Shelby County district attorney Amy Weirich discusses the dismissal of disciplinary charges against her during a news conference on Monday, March 20, 2017 in Memphis, Tenn. (AP Photo/Adrian Sainz) (Photo: via Associated Press)
Republican District Attorney Amy Weirich, whose tough-on-crime approach stirred controversy in the Memphis area for over a decade, lost her reelection bid for Shelby County’s top prosecutor.
Democrat Steven Mulroy, a law professor at the University of Memphis who ran on a reform-minded platform that included bail reforms, triumphed with more than 55% of the vote as of Thursday night.
Mulroy said that Weirich conceded in the race in a Twitter post.
Mulroy’s candidacy was backed by local progressives in the area who are seeking a change in the county’s criminal justice system, primarily in the county seat of Memphis.
Weirich presided over a sharp rise in violent crime in recent years; Memphis had the country’s ninth-highest murder rate in 2019 and set a record for homicides in 2020. This may have swayed voters who were turned off by a lack of results — even if they bought into her punitive prosecutorial approach.
During her campaign, Weirich said she did not “apologize for being tough on crime.” Over the years, Weirich refused to bring criminal charges against police officers in severalhigh-profileshootings — even in cases where officers were fired and reprimanded for violating department policies.
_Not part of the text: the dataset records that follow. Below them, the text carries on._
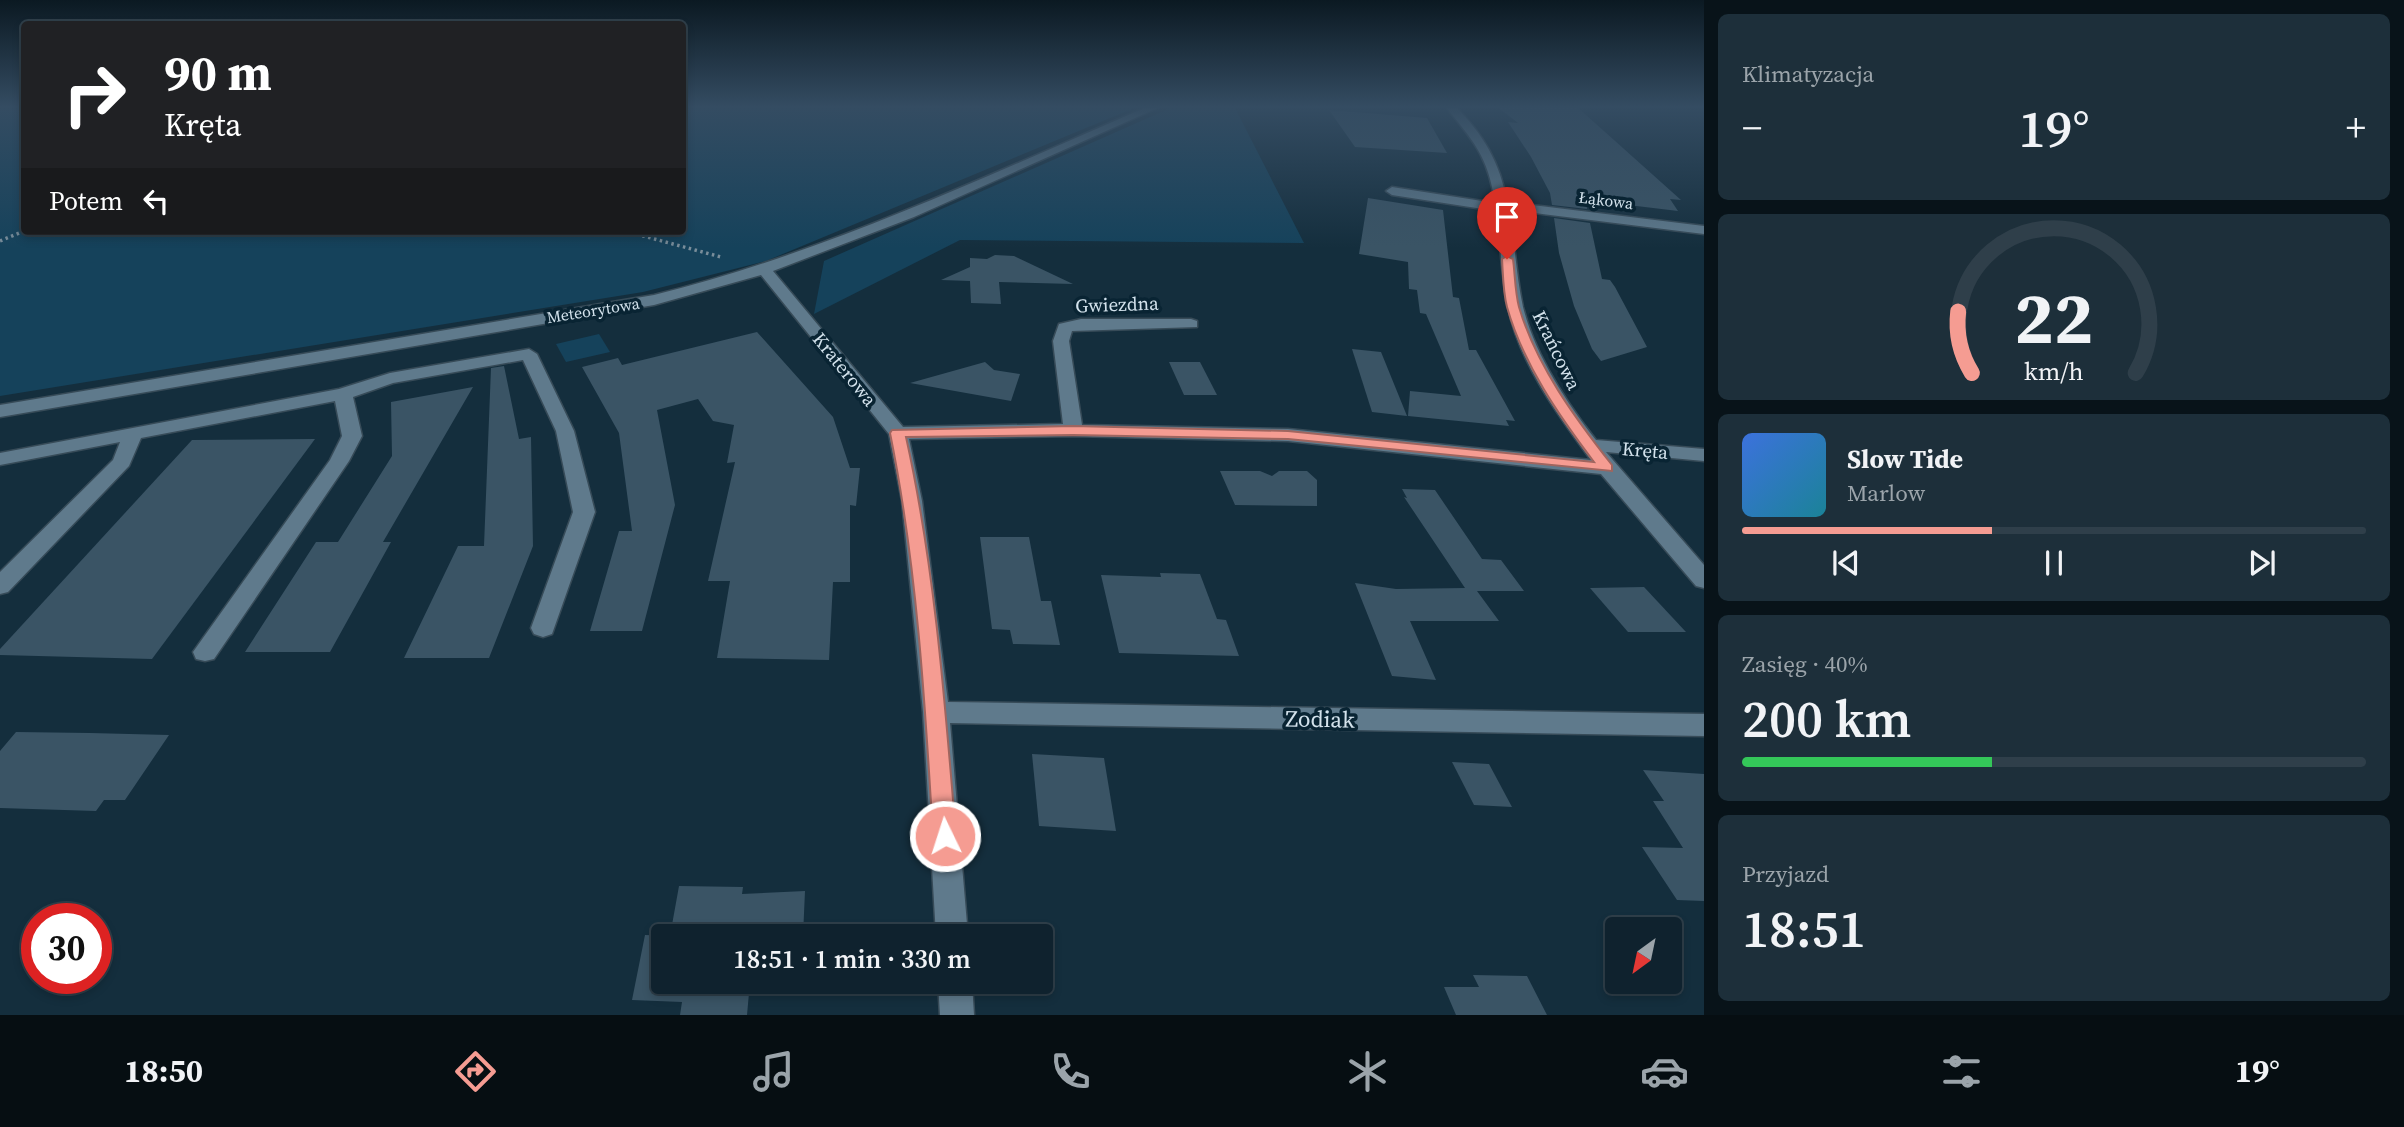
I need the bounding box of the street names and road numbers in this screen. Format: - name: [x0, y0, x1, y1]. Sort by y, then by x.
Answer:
- street label: Łąkowa: [1577, 186, 1635, 214]
- street label: Gwiezdna: [1075, 290, 1159, 318]
- street label: Meteorytowa: [545, 292, 642, 328]
- street label: Krańcowa: [1527, 306, 1587, 394]
- street label: Kraterowa: [807, 327, 883, 412]
- street label: Kręta: [1621, 435, 1669, 465]
- street label: Zodiak: [1285, 702, 1355, 736]

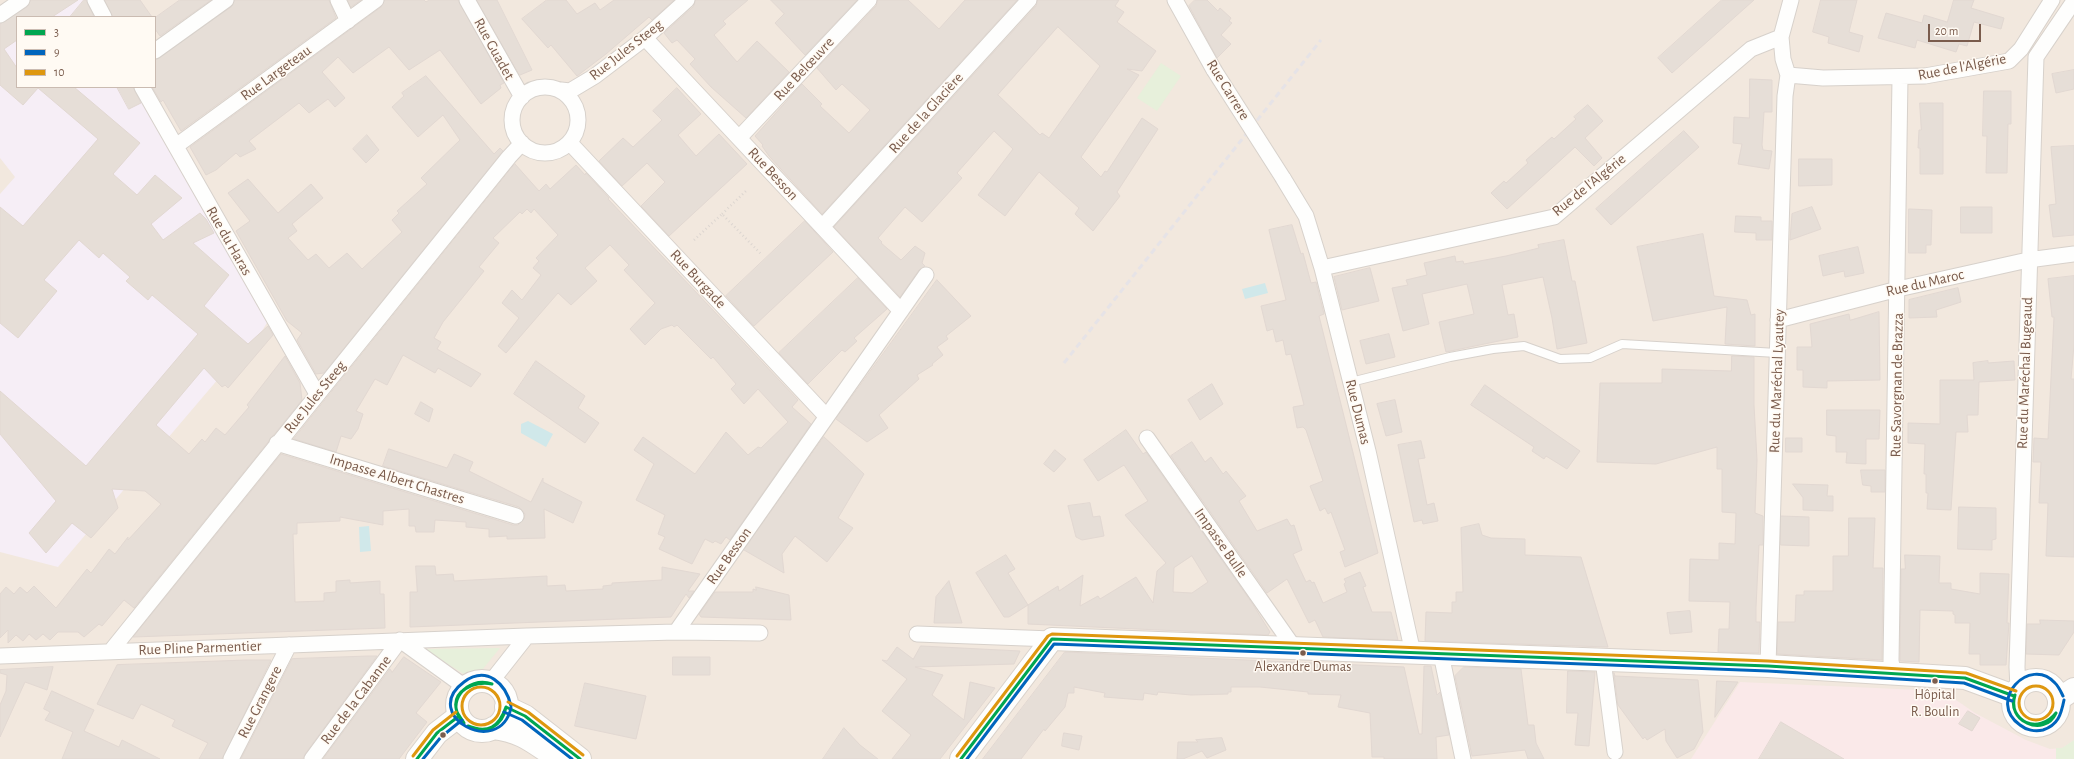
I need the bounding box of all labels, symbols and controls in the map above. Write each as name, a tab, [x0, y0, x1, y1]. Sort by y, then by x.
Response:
street label: Rue Guadet	[470, 15, 518, 83]
legend	[16, 16, 156, 88]
street label: Rue Jules Steeg	[586, 16, 666, 84]
scale bar	[1930, 16, 1983, 42]
text: 20 m	[1935, 25, 1958, 37]
text: 3	[54, 26, 59, 38]
street label: Rue Belœuvre	[770, 33, 838, 105]
street label: Rue Largeteau	[237, 41, 315, 105]
text: 9	[54, 46, 60, 58]
street label: Rue de l'Algérie	[1916, 50, 2008, 84]
street label: Rue Carrere	[1202, 56, 1254, 124]
text: 10	[54, 66, 64, 78]
street label: Rue de la Glacière	[885, 69, 967, 157]
street label: Rue Besson	[744, 144, 802, 204]
street label: Rue de l'Algérie	[1549, 150, 1629, 220]
street label: Rue du Haras	[202, 203, 256, 279]
street label: Rue Burgade	[666, 246, 730, 312]
street label: Rue du Maroc	[1884, 265, 1966, 301]
street label: Rue du Maréchal Bugeaud	[2013, 297, 2037, 449]
street label: Rue du Maréchal Lyautey	[1765, 309, 1789, 453]
street label: Rue Savorgnan de Brazza	[1887, 312, 1907, 458]
street label: Rue Jules Steeg	[280, 357, 350, 437]
street label: Rue Dumas	[1341, 377, 1375, 447]
street label: Impasse Albert Chastres	[327, 450, 467, 508]
street label: Impasse Bulle	[1190, 505, 1252, 581]
street label: Rue Besson	[703, 524, 755, 588]
street label: Rue Pline Parmentier	[138, 637, 262, 659]
marker: Alexandre Dumas	[1298, 648, 1308, 658]
street label: Rue de la Cabanne	[317, 652, 395, 748]
place label: Alexandre Dumas	[1255, 659, 1351, 675]
street label: Rue Grangere	[234, 663, 286, 741]
marker: Hôpital R. Boulin	[1930, 676, 1940, 686]
place label: Hôpital R. Boulin	[1911, 687, 1959, 720]
unlabelled marker	[438, 730, 448, 740]

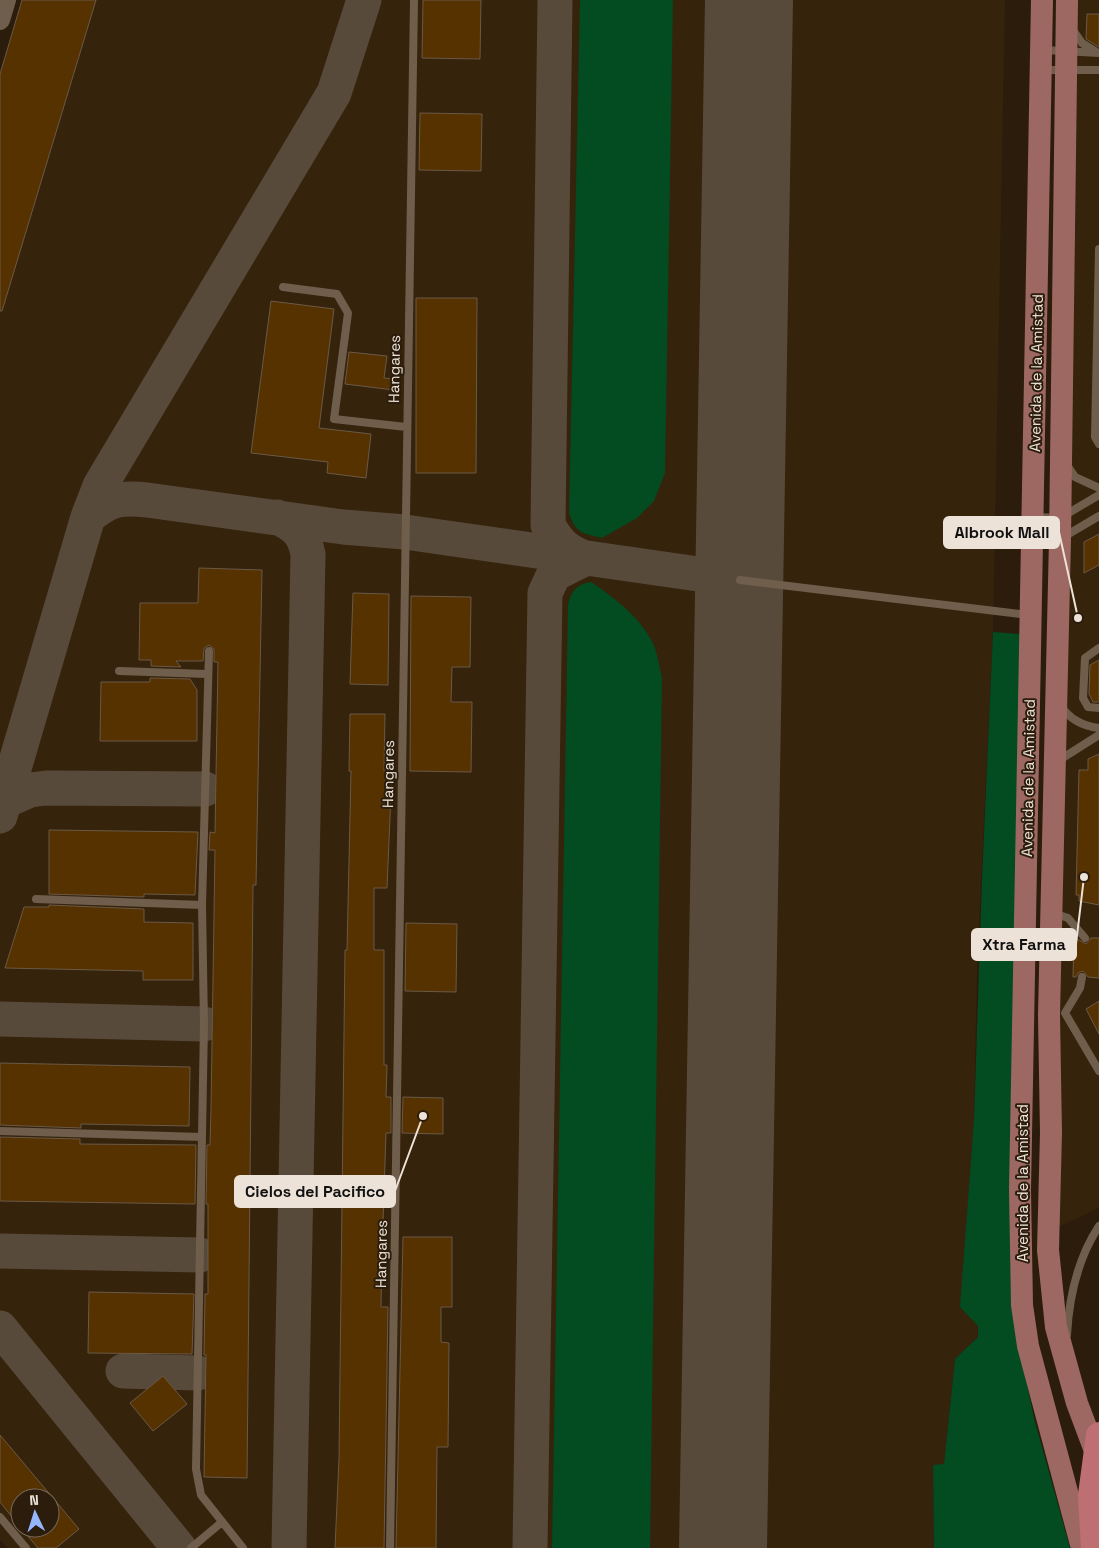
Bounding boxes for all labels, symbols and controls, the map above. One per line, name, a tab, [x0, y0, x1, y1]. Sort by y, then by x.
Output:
street label: Avenida de la Amistad	[1025, 294, 1047, 452]
street label: Hangares	[384, 335, 404, 403]
callout: Albrook Mall	[944, 517, 1059, 548]
text: Albrook Mall	[954, 522, 1050, 543]
street label: Avenida de la Amistad	[1017, 699, 1039, 857]
street label: Hangares	[378, 740, 398, 808]
callout: Xtra Farma	[972, 929, 1076, 960]
text: Xtra Farma	[982, 934, 1066, 955]
street label: Avenida de la Amistad	[1013, 1104, 1032, 1262]
callout: Cielos del Pacifico	[235, 1176, 395, 1207]
text: Cielos del Pacifico	[245, 1181, 385, 1202]
street label: Hangares	[371, 1220, 391, 1288]
north arrow	[10, 1488, 60, 1538]
text: N	[29, 1491, 39, 1509]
In contrast, Weirich engaged in an overzealous prosecution of Pam Moses, a Black activist in Memphis, for attempting to register to vote despite a felony record. (Moses says local election officials told her she could register.) Moses was initially sentenced to six years in jail, but The Guardian revealed earlier this year that the Tennessee Department of Correction improperly held back evidence in the case. Weirich dropped the charges not long after.
Weirich has also touted “Truth in Sentencing” laws that would increase prison time for certain violent offenses, which became a major issue in the campaign.
Mulroy ran ads attempting to tie Weirich to former President Donald Trump, which likely aided his campaign in a heavily Democratic city. Weirich ran ads seeking to portray Mulroy as an extreme liberal; one included footage of Mulroy rallying with unionizing Starbucks workers and accused him of favoring the “defund the police” movement.
Mulroy pushed back on the “defund” label in a recent debate, but did not shy away from his support for the Starbucks workers.
“It’s absolutely correct that the TV commercial crops and doctors a photo of me at the Starbucks rally where I was rallying to defend workers who had been fired for unionizing,” he said. “Contrary to what you’ve just heard, I’ve never advocated for [defunding police], what I have advocated for...is hiring more police, spending more money on training, or money on recruiting, because that’s what helps with actual crime.”
A recent report from HuffPost described how former prosecutors in her office were upset by heavy workloads and bristled at her tough-on-crime approach. Mulroy will become district attorney after Weirich’s term ends on Sept. 1. Shelby County holds unusual late-summer general elections.